■ **Tekst**:
+--

Zo eindigt de roman Het zwarte licht (1956) van Harry Mulisch. De verteller (in casu Harry Mulisch) heeft zelf het nawoord. Al eerder in het verhaal had hij de hoofdpersoon persoonlijk toegesproken in diens droom, waarbij hij zijn dood had aangekondigd bij wijze van annunciatie van een verlossing die komen gaat. De roman zit vol christelijke symboliek. De dood is een hiernamaals omdat het verhaal van de roman een tweede leven krijgt in het ‘echte leven’ van de werkelijkheid na 1956. Zo ook is het met Mulisch zelf gesteld, want door zijn romans is hij blijven leven in de werkelijkheid waarin wij leven en dat zijn hiernamaals is. Zijn lege graf is nog altijd te zien in zijn werkkamer aan de Leidsekade 103 in Amsterdam, een ruimte die inmiddels ook virtueel te bezoeken is (zie de site De oneindige Mulisch)
In Mijn getijdenboek verwoordde Mulisch dit overleven middels je werk als volgt: ‘Ik wil dit mijn leven ieders eigendom wordt, zodat ik stilletjes door de achterdeur kan verdwijnen.’ Ook de hoofdpersoon in Het zwarte licht is stilletjes door de achterdeur verdwenen, maar is door Mulisch wel ‘levendgeschreven’. En dat zou Mulisch blijven doen totdat hij op zijn eigen graf zou staan en zijn eigen woorden boven zijn hoofd zou zwaaien, totdat hij stijf uit de stenen verrees en zou murmelen: ’Raak mij niet aan….’
Raak mij niet aan… , waar komen die woorden vandaan? Het zijn woorden van Christus: Noli me tangere…de woorden die de verrezen Christus sprak tegen Maria Magdalena. Zij was op Paasmorgen naar het graf gekomen om het lichaam van de gestorvene te zalven. Tot haar verbazing liep de dode Christus hier zomaar levend rond. Als zovelen in zijn tijd schilderde ook Titiaan dit tafereel. De Christus van Titiaan heeft een schoffel in zijn hand, omdat Magdalena hem voor een tuinman aanzag.

+--

■ **Overzicht rijen**:
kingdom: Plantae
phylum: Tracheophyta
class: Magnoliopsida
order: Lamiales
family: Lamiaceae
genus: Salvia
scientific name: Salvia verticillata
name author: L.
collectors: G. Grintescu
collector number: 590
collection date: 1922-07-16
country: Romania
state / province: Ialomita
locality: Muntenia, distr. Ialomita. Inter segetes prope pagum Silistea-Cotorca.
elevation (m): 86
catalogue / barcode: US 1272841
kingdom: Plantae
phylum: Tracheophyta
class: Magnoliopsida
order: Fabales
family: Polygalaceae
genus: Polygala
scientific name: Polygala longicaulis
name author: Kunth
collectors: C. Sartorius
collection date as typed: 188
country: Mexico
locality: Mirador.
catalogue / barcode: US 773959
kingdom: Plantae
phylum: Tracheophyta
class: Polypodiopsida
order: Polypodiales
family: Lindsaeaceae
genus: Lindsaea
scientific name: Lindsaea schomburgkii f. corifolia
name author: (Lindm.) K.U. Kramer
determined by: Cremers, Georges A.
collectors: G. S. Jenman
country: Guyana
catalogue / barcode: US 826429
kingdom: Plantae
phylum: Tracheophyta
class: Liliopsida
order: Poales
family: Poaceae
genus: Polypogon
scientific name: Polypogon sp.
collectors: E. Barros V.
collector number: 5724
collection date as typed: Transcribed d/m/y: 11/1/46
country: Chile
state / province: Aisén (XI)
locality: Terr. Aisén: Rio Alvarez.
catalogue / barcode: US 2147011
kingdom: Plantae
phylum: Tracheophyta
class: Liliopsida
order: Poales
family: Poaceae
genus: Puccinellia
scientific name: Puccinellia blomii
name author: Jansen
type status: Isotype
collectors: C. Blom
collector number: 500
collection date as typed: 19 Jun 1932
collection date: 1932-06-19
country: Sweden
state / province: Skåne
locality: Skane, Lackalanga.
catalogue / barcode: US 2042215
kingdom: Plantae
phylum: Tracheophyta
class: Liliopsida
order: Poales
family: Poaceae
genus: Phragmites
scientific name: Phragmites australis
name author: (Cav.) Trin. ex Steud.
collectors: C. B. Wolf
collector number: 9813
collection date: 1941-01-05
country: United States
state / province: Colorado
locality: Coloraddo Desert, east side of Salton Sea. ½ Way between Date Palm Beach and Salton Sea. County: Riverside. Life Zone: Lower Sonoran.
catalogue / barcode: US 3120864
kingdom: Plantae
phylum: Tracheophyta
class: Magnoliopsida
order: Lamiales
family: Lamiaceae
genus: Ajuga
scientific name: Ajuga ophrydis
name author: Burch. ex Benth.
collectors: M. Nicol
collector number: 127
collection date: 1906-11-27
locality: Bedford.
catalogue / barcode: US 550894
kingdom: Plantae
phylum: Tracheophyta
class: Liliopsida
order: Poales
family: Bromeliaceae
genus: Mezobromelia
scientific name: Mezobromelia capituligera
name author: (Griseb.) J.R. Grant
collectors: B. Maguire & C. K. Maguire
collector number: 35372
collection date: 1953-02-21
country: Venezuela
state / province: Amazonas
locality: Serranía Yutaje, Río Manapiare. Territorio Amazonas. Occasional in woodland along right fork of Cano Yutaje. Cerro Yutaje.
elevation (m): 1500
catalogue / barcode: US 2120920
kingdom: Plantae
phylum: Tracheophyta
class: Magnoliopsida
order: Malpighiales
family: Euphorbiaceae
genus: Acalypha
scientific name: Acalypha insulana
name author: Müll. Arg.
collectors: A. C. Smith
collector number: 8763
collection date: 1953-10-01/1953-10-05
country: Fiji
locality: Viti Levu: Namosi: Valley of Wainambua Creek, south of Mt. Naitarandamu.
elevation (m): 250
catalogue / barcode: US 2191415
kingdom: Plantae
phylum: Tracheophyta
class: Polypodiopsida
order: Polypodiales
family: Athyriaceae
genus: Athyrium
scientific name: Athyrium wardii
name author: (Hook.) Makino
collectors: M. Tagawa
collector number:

+--

■ **Opdracht**: Waarom heeft de Christus van Titiaan volgens de tekst een schoffel in zijn hand? De rijen spelen hierbij geen rol.

■ **Uitgewerkt antwoord**: Omdat Magdalena hem voor een tuinman aanzag.